Carl Szabo, vice president and general counsel of the tech industry group NetChoice, said the bill would prevent tech platforms from removing exactly the type of content Congress has warned them about.
“This bill would thwart social media’s ability to remove Russian or Chinese election interference campaigns, misinformation about Covid-19, and cyberbullying from their services,” said Szabo, whose members include Amazon, Facebook, Google, TikTok and Twitter. “Furthermore, the bill would prevent online services from removing the very content Congress demands they remove – notably medical misinformation and efforts to undermine our elections.”
Blackburn brushed off such criticisms from the industry as nitpicking. She said much of content people would worry about would fall under the terms included in the bill and said her focus was on bringing a bill that would revise Section 230 without repealing it.
“What I was seeking to do is to modify this and bring it to a point that we can get agreement and we can reform and not repeal because our innovators in this space are still going to need Section 230 protections,” Blackburn said, highlighting the need to give new innovators opportunities to benefit from protections that give them a chance to compete with the dominant players.
But such specificity could prevent many Democrats from getting on board with the bill, which is notably missing any Democratic co-sponsors. While Blackburn said she’s confident it will receive bipartisan and bicameral support, Democrats have pressed tech platforms throughout the election cycle to apply more fact-checks on medical misinformation and misleading election content and have shrugged at accusations of bias.
Several other bills reforming Section 230 have been introduced or are in the works.
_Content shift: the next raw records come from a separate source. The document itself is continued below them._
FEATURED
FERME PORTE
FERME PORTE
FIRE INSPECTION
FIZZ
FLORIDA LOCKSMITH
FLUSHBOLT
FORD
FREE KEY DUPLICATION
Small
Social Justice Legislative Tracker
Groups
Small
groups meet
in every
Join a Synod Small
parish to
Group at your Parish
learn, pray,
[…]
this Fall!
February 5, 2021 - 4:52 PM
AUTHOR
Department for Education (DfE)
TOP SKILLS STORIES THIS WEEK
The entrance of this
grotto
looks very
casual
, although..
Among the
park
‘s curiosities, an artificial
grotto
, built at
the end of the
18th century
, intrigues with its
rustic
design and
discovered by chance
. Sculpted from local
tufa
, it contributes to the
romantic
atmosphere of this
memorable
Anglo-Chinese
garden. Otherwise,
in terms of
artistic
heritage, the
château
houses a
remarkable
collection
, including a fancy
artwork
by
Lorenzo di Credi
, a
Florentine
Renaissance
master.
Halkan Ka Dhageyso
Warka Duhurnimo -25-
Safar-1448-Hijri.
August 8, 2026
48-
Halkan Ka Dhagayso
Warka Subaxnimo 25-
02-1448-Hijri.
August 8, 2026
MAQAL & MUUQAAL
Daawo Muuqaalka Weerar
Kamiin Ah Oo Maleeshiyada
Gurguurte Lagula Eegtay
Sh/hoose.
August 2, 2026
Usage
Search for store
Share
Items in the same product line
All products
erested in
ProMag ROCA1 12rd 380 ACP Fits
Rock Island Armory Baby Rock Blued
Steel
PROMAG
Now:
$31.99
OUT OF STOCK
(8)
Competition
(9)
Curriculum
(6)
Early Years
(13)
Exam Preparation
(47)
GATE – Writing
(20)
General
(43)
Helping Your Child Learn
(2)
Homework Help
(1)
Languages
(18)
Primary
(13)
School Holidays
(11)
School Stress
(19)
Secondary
Graham introduced a separate bill, the EARN IT Act, with Sen. Richard Blumenthal, D-Conn., which would tie the liability protections to efforts to report child sexual abuse material. Industry critics claimed the bill would undermine encryption that protects users’ privacy, but the bill passed in the Judiciary Committee with a unanimous vote in July with amendments that watered down, but failed to eliminate, some of their concerns.